====== Исходный текст ======
К тому же парк исторически был обречен на претенциозность и роскошь. В конце «галантного века» обустроенный в англо-китайском стиле и перепланированный на английский манер в пору Луи-Наполеона, парк Монсо стал центром, вокруг которого стремительно строились особняки нуворишей. То, что в окружении обычных домов выглядело бы сентиментальной стилизацией, скорее романтической, нежели пышной, среди кричащего богатства новых построек словно стало их эманацией – «маленькой столицей денежных услад» (Жюль Ромен).
Таков был уже упоминавшийся особняк Аристида Саккара, хотя, как истый парижанин, Золя, понимая, насколько мало хорошего вкуса у его героев, но время от времени сам увлекаясь осуждаемой им помпезностью, не мог не восхищаться роскошью, ведь роскошь – тоже часть удовольствия.
Кстати сказать, и Мопассан описывал (сочиняя или вспоминая что-то?) будуар и ванную комнату уже упоминавшейся Мишель де Бюрн из романа «Наше сердце» с открытым восторгом, да и сам, как рассказывают современники и свидетельствуют рисунки, жил роскошно, но не безупречно в смысле вкуса, не говоря уже о Бальзаке, чья неудержимая любовь к пышной роскоши широко известна. Вкус к слову у великих французских литераторов отступал перед роскошью жизни, перед удовольствием: «La vie est belle!»
====== Данные ======
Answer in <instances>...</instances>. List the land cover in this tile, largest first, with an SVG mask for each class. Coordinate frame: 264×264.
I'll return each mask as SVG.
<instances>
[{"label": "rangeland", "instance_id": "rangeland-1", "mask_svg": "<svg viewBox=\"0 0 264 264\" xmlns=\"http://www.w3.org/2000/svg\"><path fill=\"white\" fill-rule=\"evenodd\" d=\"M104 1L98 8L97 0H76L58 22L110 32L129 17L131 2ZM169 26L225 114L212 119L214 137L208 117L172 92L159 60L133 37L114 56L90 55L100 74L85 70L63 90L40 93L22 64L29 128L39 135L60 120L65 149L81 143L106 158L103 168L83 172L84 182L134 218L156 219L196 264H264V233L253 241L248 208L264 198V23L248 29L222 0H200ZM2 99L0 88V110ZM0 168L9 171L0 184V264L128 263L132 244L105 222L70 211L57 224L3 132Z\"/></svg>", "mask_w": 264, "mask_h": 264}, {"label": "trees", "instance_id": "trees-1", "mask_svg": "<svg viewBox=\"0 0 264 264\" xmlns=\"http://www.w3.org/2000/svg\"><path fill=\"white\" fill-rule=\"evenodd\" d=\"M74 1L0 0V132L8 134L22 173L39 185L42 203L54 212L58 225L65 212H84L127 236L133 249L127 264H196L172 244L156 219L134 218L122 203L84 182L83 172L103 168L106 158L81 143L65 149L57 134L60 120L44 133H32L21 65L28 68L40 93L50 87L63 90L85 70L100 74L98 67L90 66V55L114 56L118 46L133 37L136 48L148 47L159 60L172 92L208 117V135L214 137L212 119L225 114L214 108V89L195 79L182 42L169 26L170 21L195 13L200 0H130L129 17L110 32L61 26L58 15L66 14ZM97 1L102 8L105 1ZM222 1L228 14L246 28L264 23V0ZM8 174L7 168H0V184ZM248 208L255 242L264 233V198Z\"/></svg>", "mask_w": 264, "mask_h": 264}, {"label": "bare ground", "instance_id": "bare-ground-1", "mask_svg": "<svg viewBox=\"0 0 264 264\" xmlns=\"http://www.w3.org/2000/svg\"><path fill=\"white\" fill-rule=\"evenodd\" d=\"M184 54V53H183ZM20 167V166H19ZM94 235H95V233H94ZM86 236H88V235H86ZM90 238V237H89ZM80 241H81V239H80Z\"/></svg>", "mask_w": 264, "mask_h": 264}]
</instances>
======
__Задания__
a – Воспроизведите дословно фрагмент текста о парке Монсо: начните с места, где стоят слова «Таков был уже», и остановитесь после слов «тоже часть удовольствия.».
b – Как бы вы продолжили текст о парке Монсо, начав сразу после его последнего предложения?

__Ответы__
a –
Таков был уже упоминавшийся особняк Аристида Саккара, хотя, как истый парижанин, Золя, понимая, насколько мало хорошего вкуса у его героев, но время от времени сам увлекаясь осуждаемой им помпезностью, не мог не восхищаться роскошью, ведь роскошь – тоже часть удовольствия.

b –
С южной стороны названия улиц посвящены знаменитым художникам мира: улица Веласкеса, улица Рейсдала, улица Мурильо, авеню Ван Дейка, – возможно, это связано с близостью музея Ниссим де Камондо, музея великолепного, с отблеском роскоши квартала Монсо, но богатого действительно мировыми шедеврами. Кстати сказать, в Париже улицы, названные именами знаменитых нефранцузов, – не редкость, и это делает честь объективности парижан. Улицы Делакруа, Гаварни или Домье куда скромнее, да и мало кто знает о них.
Впрочем, иные названия парижских улиц обладают странным парадоксальным качеством: они звучнее и известнее самих имен, которые они носят. О бульваре Распай знает каждый, кто хоть что-нибудь слышал о Париже, но о достойном ученом – враче и химике Франсуа Распае, самоотверженном политике, гуманисте и либерале, – едва ли и парижанам много известно…
Сколько было связано с парком Монсо – после первой встречи, после визита в родимое консульство в 1972 году!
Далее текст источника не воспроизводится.